All over bar the shouting now for the AMP bid for AXA Asia Pacific, aided by AXA SA?
AMP’s hopes of landing AXA APH rose yesterday when a majority (five of six) independent directors of the target company gave the offer the greenlight.
The 6th independent has withheld an opinion after asking for more information.
The five who said yes include chairman Rick Allert who helped rebuff AMP’s last two attempts.
AXA APH shares rose 8c, or 1.3%, to $6.25. But the AMP’s shares ended down 19c at $5.26, a fall of 3.5%, after earlier jumping 1.1% to $5.51 in the wake of the positive news from AXA APH.
It seems news of the one hold out director contributed to the turnaround.

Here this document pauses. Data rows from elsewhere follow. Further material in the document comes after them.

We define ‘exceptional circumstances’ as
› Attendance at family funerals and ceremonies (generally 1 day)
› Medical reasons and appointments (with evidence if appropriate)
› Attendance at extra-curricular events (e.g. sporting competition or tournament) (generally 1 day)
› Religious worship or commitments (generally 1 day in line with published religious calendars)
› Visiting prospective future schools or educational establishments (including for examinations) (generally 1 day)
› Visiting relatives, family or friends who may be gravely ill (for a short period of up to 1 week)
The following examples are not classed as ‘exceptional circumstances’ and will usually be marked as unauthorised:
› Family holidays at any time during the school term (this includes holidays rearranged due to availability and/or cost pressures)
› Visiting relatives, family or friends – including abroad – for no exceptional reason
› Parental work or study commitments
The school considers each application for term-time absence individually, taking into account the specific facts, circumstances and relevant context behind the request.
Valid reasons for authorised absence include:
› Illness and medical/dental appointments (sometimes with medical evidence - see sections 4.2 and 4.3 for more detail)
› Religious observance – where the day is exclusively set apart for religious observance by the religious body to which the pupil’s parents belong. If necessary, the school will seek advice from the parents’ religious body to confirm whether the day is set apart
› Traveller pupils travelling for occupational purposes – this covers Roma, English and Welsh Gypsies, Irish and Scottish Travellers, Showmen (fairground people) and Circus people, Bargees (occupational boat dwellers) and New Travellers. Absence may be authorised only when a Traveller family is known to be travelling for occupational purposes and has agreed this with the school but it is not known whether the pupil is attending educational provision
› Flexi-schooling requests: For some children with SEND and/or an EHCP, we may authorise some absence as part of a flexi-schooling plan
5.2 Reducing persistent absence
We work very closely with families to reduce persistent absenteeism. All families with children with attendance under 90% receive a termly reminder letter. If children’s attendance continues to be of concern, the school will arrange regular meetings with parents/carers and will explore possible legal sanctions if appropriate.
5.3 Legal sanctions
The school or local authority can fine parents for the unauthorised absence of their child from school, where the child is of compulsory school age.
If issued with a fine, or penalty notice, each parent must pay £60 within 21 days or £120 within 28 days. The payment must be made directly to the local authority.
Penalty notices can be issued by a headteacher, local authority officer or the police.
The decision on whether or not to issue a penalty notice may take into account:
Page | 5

Mr Allert, who extracted a benchmark $6.43-a-share offer from National Australia Bank to thwart AMP’s last move on his company only to see the competition regulator block the bank’s agreed merger, said that the latest proposal was in the best interests of AXA’s minority shareholders.
Mr Allert, commented, "AXA APH’s Independent Directors Committee has carefully and thoroughly examined the value and terms of the revised Proposal from AMP and AXA SA," according to the statement to the ASX.

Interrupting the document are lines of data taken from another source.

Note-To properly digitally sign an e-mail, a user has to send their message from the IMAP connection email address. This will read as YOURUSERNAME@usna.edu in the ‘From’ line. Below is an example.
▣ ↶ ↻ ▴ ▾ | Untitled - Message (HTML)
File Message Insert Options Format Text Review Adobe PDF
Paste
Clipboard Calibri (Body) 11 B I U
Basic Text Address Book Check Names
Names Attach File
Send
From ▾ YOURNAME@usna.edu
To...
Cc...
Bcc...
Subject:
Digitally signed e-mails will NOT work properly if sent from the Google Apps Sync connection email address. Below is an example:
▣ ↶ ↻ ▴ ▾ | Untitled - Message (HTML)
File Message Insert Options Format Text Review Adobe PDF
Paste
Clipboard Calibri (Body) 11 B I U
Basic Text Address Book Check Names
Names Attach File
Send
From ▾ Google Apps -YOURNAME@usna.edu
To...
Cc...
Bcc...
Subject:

"A majority of the Independent Directors believe AMP and AXA SA’s Proposal provides minority shareholders with appropriate value for their investment in AXA APH, supported by significant downside protection. As a result, we believe the Proposal is in the best interests of AXA APH minority shareholders."
AXA SA currently owns 53% of AXA APH and will pay $10.6 billion to buy AXA AP’s Asian businesses once the deal goes through.
That is $800 million more than what it had agreed to contribute when the French company had previously teamed up with NAB and before that AMP when it put AXA AP into play last year.
AXA AP refused to disclose the name of the independent director who has yet to make up their mind about AMP’s offer. Including Mr Allert, the other independent board members are Patricia Akopiantz, Michael Butler, Paul Cooper, Tony Froggatt and Peter Sullivan.
In their statement the five independent directors said the $6.43 a share offer from AMP represented a 50% premium to the last closing price of AXA AP’s shares at $4.30 before the new bid was put to the board last week.
The AMP offer requires all of the directors to unanimously support the deal and the remaining independent director was seeking further information “before determining their position on the proposal”, according to the statement yesterday.
If the remaining director agrees, the offer can then be put to AXA APH’s minority shareholders.
If not, then it doesn’t necessarily fail because the AMP can waive that condition of its bid.
The quick approval of the new AMP bid by five of the six independent directors does however suggest that the one hold out might actually oppose the offer completely, not just conditionally.
If it were simply a matter of gathering a few extra facts or conducting a bit more analysis in order to present a unanimous position on the bid, we would have expected further discussions between the independents before a statement was issued.
That the statement appeared so quickly indicates five strongly support the bid and one doesn’t.
The question now remains that if that hold out rejects the bid and goes public, could they rally shareholders to reject the AMP offer?